De la tentation au Mal : en appeler à l’Esprit-Saint

Comment nommer le Mal ? Satan, diront sans doute bien des lecteurs de la Bible. Pour ma part, je suis sceptique, comme je m’en suis longuement déjà expliqué sur ce blog : dans le livre de la Genèse, le serpent « tente » Adam et Eve, mais il n’est pas le Mal ; dans le début du livre de Job, Satan est envoyé par Dieu pour « tenter » Job, mais il fait partie de la cour divine, ce que l’on imagine difficilement du Mal ; au début de sa vie publique, Jésus est confronté à trois grandes « tentations », mais le Mal ne semble pas à l’œuvre, Luc parle du « diable », celui qui « fait obstacle » et qui ressemble très fort au tentateur de la Genèse.

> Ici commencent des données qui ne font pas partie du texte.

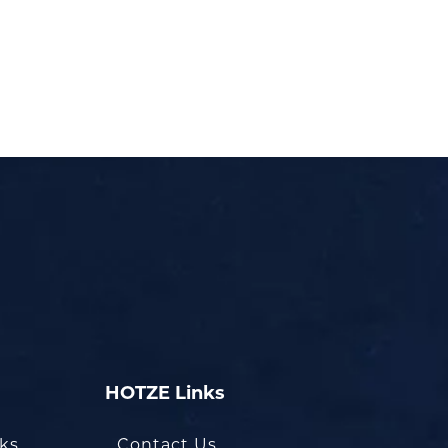
HOTZE Links
oks
Contact Us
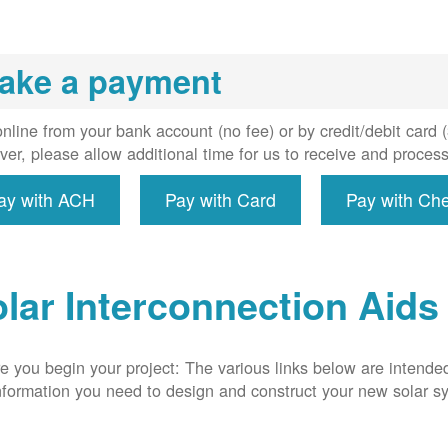
installs
meter if
uired, and
ake a payment
erconnect
system to
e utility
nline from your bank account (no fee) or by credit/debit card
grid.
er, please allow additional time for us to receive and proces
ay with ACH
Pay with Card
Pay with Ch
lar Interconnection Aids
e you begin your project: The various links below are intende
nformation you need to design and construct your new solar 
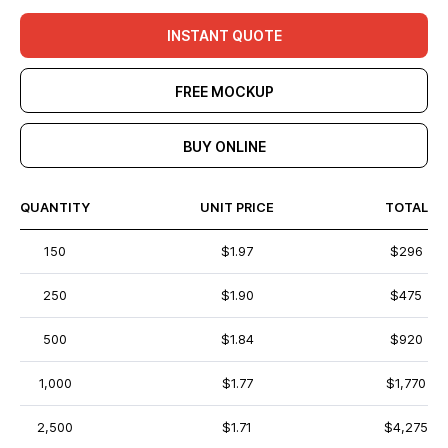
INSTANT QUOTE
FREE MOCKUP
BUY ONLINE
QUANTITY
UNIT PRICE
TOTAL
150
$1.97
$296
250
$1.90
$475
500
$1.84
$920
1,000
$1.77
$1,770
2,500
$1.71
$4,275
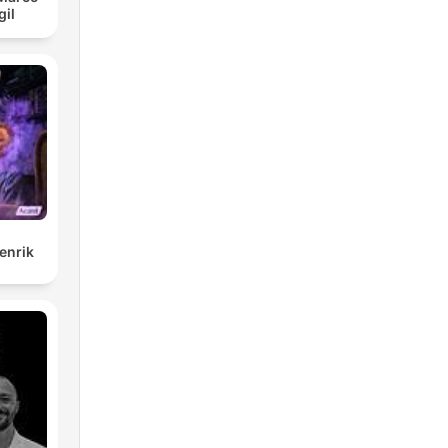
gil
enrik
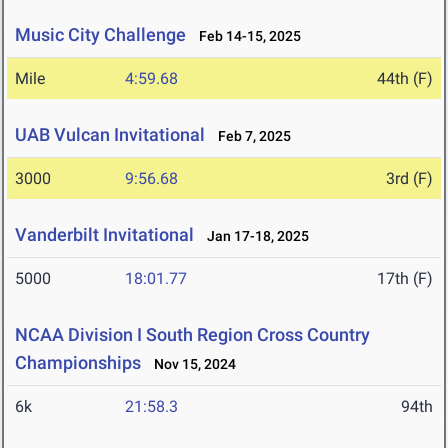
Music City Challenge
Feb 14-15, 2025
Mile
4:59.68
44th (F)
UAB Vulcan Invitational
Feb 7, 2025
3000
9:56.68
3rd (F)
Vanderbilt Invitational
Jan 17-18, 2025
5000
18:01.77
17th (F)
NCAA Division I South Region Cross Country
Championships
Nov 15, 2024
6k
21:58.3
94th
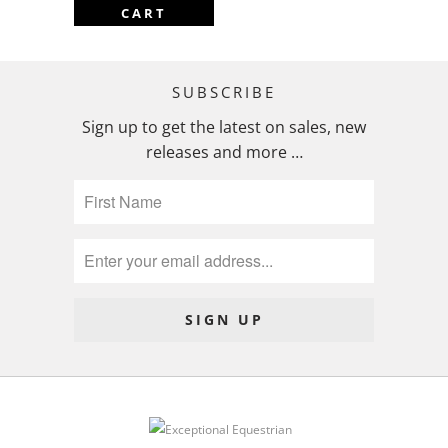
CART
SUBSCRIBE
Sign up to get the latest on sales, new
releases and more …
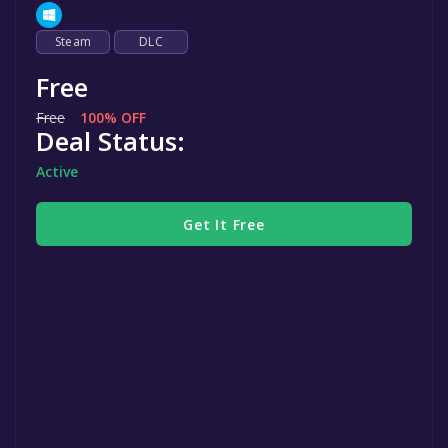
Steam
DLC
Free
Free
100% OFF
Deal Status:
Active
Get It Free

Être confronté à la tentation est une chose fréquente, et je dirais volontiers positive au sens où elle « éprouve » celui qui y est soumis, mais le Mal consiste à accueillir et mettre en œuvre la tentation : et ce n’est pas le fait du tentateur, mais bien d’une force qui habite en chacun de nous. Saint Paul, comme le savent bien ses commentateurs, évoque très peu les péchés, mais il fait largement mention du Péché : voir par exemple le chapitre 7 de la lettre aux Romains, extrêmement éloquent sur ce point. Pour moi, cette force, que je vais me garder de situer dans son origine comme on le fait trop vite et trop souvent, est bien le Mal.

J’y ai toujours vu une sorte de vide, « d’absence de bien ». Un jésuite connu il y a près de cinquante ans me dit un jour : « l’homme ne peut affronter le mal en face, car son propre péché rencontre le Péché et se trouve séduit par lui. Seul Jésus, qui est sans péché, peut le faire, et le fait au début de sa vie publique. Comme dans nos vies ».

Aujourd’hui, ce qui m’effraie dans les nouvelles mondialisées qui me parviennent chaque jour, c’est que le Mal n’est même pas précédé par la tentation : il se donne libre cours et se déploie à grande échelle, dans des massacres épouvantables. et répétés. Il semble que les consciences soient annihilées.

Sans doute peut-on, doit-on tenter de les réveiller à tous les niveaux et en toutes circonstances auprès de ceux qui nous sont proches ou avec lesquels nous avons contact, mais, en vérité, je ne vois guère que l’Esprit-Saint pour le faire avec le poids et l’universalité nécessaires : lui seul peut venir occuper le vide dont je parlais plus haut, et le remplir de bien. N’est-il pas urgent de l’invoquer sans cesse ?

« Viens, Esprit-Saint, et envoie du haut du ciel un rayon de ta lumière » (début du Veni Sancte Spiritus).